▶ _Tarefa proposta 1_: Liste todas as pessoas mencionadas pelo nome na reportagem sobre a extrema direita no Ceará.
▶ _Tarefa proposta 2_: Transcreva, da reportagem sobre a extrema direita no Ceará, o trecho de "Apoie nosso jornalismo." a "adversários pela internet.".

▶ _Texto fornecido_:

-----

Ceará, o laboratório do ‘gabinete do ódio’, vive racha da extrema direita nas eleições
No Estado que concentra ao menos quatro suspeitos de integrar a engrenagem bolsonarista nas redes, deputados eleitos na esteira do movimento ultraconservador viram inimigos
São 11 horas da noite de 13 de agosto de 2015. Um grupo de pouco mais de 20 pessoas se reúne no aeroporto de Fortaleza à espera do então deputado federal Jair Bolsonaro. De empresários a jovens estudantes, eles erguem bandeiras do Brasil e batem palmas. Gritam “Derruba a Dilma” e “Bolsonaro, guerreiro, orgulho brasileiro”. Alguns se conheciam de pequenos eventos conservadores e de grupos criados no Facebook e Whatsapp, naquele momento com pouquíssimos adeptos. O momento foi crucial para aproximar de vez personagens-chave que passaram a orbitar em torno das ideias de extrema direita no Ceará. Regionalmente, eles protagonizaram um laboratório da engrenagem bolsonarista do país, que vai desde a disseminação de mensagens nas redes sociais (alguns são investigados por integrar o chamado “gabinete do ódio”) até a capilarização de um movimento conservador pelo interior, com a cooptação do que chamam de “multiplicadores”. Mas cinco anos depois, este grupo está rachado. E nestas eleições, disputa entre si o espaço da ultradireita no Estado.
Apoie nosso jornalismo. Assine o EL PAÍS clicando aqui
A expansão da direita no Ceará começou pelo menos dois anos antes daquele dia no aeroporto. Nessa época, conservadores já começavam a se articular em Fortaleza. Mas foi a partir dessa data que passaram a estreitar laços com a família Bolsonaro. O agora presidente e seu filho Carlos participaram de atos contra o PT a churrasco com empresários, lideranças ligadas à polícia local e jovens que criaram páginas nas redes sociais nas quais usavam humor para disseminar ideias ultraconservadoras e exaltar a figura de Jair Bolsonaro. Foi aí que começou a relação de Carlos Bolsonaro com Guilherme Julian, um dos quatro cearenses hoje investigados por supostamente integrar o “gabinete do ódio” ― uma espécie de máquina criada dentro do Governo para destruir reputações de adversários pela internet.

-----

▶ _Informações fornecidas_:

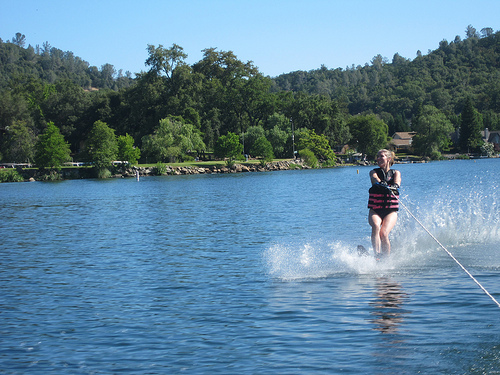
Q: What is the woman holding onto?
A: Rope.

-----

▶ _Resposta redigida 1_: Jair Bolsonaro, Dilma, Carlos Bolsonaro e Guilherme Julian.

▶ _Resposta redigida 2_:
Apoie nosso jornalismo. Assine o EL PAÍS clicando aqui
A expansão da direita no Ceará começou pelo menos dois anos antes daquele dia no aeroporto. Nessa época, conservadores já começavam a se articular em Fortaleza. Mas foi a partir dessa data que passaram a estreitar laços com a família Bolsonaro. O agora presidente e seu filho Carlos participaram de atos contra o PT a churrasco com empresários, lideranças ligadas à polícia local e jovens que criaram páginas nas redes sociais nas quais usavam humor para disseminar ideias ultraconservadoras e exaltar a figura de Jair Bolsonaro. Foi aí que começou a relação de Carlos Bolsonaro com Guilherme Julian, um dos quatro cearenses hoje investigados por supostamente integrar o “gabinete do ódio” ― uma espécie de máquina criada dentro do Governo para destruir reputações de adversários pela internet.